Selected text

Recovering the data after a primary system failure

  1. In the top-level menu of the HCP System Management Console for the replica, select Services Replication.

  2. On the replication Links page, click the link on which you want to recover data.

  3. On the replication link details page, click Link.

  4. In the replication Link panel, click the Failover tab.

  5. In the link Failover panel, click Begin Recovery.

    NoteAfter uploading new trusted replication server certificates, you may need to wait more than ten minutes for the Begin Recovery button to become active.

    The applicable HCP tenants and default-namespace directories become read-only on the primary system, and the Replication service starts copying the applicable objects and configuration information from the replica to the primary system. As with replication from the primary system to the replica, the service starts with the objects with the oldest metadata changes either across all namespaces or within each namespace, depending on the link configuration.

    NoteIf the primary system cannot communicate with Active Directory and either of these is true for a tenant, recovery of that tenant is automatically paused:
    • The tenant to be recovered supports AD authentication.
    • A namespace owned by the tenant supports AD single sign-on.

    When communication between the primary system and AD is restored, you can resume recovery of the tenant.

  6. Monitor the recovery process by periodically reviewing the information in the status Overview and status Tenants panels for the link.

  7. When data recovery is almost synchronized with current tenant and namespace activities on the replica, return to the Failover panel for the link.

    Synchronization is nearing completion when the up-to-date-as-of time for the link is close to zero.
    NoteAs long as clients continue writing to the replica, synchronization won’t reach one hundred percent. Synchronization doesn’t need to be completely up to date for you to start the complete recovery phase.
  8. In the link Failover panel, click Complete Recovery.

    The applicable tenants and directories on the replica immediately become read-only. The tenants and directories on both systems then remain read-only until the Replication service finishes the data recovery. The amount of time this takes depends on how much data is left to recover.

Required work
A) Using the recovery procedure, say whether each statement below agrees with it. Answer yes or no for each, and quote the words that decide it.
(i) After new trusted replication server certificates are uploaded, the Begin Recovery button may take more than ten minutes to become active.
(ii) Synchronization must reach one hundred percent before the complete recovery phase can start.
(iii) Clicking Complete Recovery makes the applicable tenants and directories on the replica read-only at once.
B) Copy word for word the part of the recovery procedure between "When communication between" and "panels for the link.", inclusive.

(Collected data entries)

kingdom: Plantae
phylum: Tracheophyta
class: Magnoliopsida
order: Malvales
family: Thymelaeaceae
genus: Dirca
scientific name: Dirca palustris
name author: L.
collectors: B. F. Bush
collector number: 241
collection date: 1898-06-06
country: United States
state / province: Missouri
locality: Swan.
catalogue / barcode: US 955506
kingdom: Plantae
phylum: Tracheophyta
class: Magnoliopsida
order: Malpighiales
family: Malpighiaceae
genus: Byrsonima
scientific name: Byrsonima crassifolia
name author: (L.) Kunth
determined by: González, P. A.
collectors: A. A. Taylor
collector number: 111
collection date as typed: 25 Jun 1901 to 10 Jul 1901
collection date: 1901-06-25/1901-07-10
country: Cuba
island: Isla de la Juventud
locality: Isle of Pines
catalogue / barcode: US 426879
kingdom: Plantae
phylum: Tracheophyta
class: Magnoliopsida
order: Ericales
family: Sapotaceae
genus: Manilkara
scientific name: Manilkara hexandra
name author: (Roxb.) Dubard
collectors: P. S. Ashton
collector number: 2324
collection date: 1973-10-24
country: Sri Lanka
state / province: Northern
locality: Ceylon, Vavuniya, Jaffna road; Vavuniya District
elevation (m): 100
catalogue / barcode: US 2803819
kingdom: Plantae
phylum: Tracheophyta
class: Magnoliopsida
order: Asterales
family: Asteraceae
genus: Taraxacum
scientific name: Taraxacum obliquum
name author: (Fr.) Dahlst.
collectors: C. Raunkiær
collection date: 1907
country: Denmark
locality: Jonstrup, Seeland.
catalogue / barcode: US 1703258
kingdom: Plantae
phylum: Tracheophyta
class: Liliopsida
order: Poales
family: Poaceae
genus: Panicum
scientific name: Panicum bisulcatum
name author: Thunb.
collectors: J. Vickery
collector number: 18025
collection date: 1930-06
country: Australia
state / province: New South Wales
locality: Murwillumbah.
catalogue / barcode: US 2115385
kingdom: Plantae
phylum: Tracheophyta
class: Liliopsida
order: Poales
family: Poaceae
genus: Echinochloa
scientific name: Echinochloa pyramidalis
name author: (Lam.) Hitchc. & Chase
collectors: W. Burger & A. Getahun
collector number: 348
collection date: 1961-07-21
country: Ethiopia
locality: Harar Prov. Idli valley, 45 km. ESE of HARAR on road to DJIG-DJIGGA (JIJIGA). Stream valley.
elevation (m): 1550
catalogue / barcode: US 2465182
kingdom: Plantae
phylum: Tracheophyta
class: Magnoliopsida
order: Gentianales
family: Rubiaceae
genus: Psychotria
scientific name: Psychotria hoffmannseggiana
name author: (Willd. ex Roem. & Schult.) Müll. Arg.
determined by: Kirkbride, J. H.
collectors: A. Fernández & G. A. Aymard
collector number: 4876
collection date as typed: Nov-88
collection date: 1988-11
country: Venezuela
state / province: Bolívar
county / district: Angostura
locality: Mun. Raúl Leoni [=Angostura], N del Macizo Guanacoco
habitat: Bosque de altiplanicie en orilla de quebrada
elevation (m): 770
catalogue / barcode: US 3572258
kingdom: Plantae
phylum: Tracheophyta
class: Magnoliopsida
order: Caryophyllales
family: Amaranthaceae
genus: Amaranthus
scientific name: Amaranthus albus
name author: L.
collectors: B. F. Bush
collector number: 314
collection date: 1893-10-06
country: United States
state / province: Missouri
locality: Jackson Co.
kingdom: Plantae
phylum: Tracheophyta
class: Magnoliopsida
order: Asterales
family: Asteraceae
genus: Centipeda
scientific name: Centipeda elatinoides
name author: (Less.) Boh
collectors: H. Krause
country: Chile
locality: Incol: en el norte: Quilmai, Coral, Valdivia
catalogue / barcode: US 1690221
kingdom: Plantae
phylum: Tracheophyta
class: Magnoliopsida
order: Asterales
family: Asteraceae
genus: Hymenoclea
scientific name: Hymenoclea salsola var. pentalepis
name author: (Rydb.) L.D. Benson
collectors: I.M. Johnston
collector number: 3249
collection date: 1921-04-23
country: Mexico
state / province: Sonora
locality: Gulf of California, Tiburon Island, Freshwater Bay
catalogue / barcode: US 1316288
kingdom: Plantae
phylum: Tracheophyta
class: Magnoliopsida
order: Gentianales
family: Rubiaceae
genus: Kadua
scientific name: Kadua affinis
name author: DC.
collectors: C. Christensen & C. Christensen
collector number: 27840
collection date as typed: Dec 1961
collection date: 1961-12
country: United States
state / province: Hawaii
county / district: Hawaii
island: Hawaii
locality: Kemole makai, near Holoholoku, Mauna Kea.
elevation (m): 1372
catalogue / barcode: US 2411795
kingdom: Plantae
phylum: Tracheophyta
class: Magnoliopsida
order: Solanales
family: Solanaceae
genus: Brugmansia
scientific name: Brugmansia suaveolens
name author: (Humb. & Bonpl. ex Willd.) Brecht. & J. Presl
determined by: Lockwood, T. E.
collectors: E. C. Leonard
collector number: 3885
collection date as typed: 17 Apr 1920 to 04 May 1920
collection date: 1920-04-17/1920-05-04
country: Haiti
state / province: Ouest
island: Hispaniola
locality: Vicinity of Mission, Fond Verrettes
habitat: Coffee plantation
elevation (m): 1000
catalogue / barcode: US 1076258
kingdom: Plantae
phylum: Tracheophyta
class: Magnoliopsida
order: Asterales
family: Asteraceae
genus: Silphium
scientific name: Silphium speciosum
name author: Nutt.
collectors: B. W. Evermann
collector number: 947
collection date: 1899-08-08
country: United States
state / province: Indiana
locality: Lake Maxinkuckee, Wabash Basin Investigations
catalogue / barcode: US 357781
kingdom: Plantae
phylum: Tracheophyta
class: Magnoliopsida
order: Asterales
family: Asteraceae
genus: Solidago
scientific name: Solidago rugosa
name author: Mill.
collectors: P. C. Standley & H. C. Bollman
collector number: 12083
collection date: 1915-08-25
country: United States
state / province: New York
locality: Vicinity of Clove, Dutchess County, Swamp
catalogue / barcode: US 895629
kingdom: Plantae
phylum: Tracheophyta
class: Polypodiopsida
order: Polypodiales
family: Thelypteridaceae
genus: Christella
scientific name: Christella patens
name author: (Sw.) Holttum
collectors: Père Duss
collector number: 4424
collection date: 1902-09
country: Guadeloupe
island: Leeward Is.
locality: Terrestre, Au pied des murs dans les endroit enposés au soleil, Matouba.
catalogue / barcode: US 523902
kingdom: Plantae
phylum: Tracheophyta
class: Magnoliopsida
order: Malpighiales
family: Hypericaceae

Answer list
A)
(i) Yes: "you may need to wait more than ten minutes for the Begin Recovery button to become active."
(ii) No: "Synchronization doesn’t need to be completely up to date for you to start the complete recovery phase."
(iii) Yes: "The applicable tenants and directories on the replica immediately become read-only."

B)
When communication between the primary system and AD is restored, you can resume recovery of the tenant.

  6. Monitor the recovery process by periodically reviewing the information in the status Overview and status Tenants panels for the link.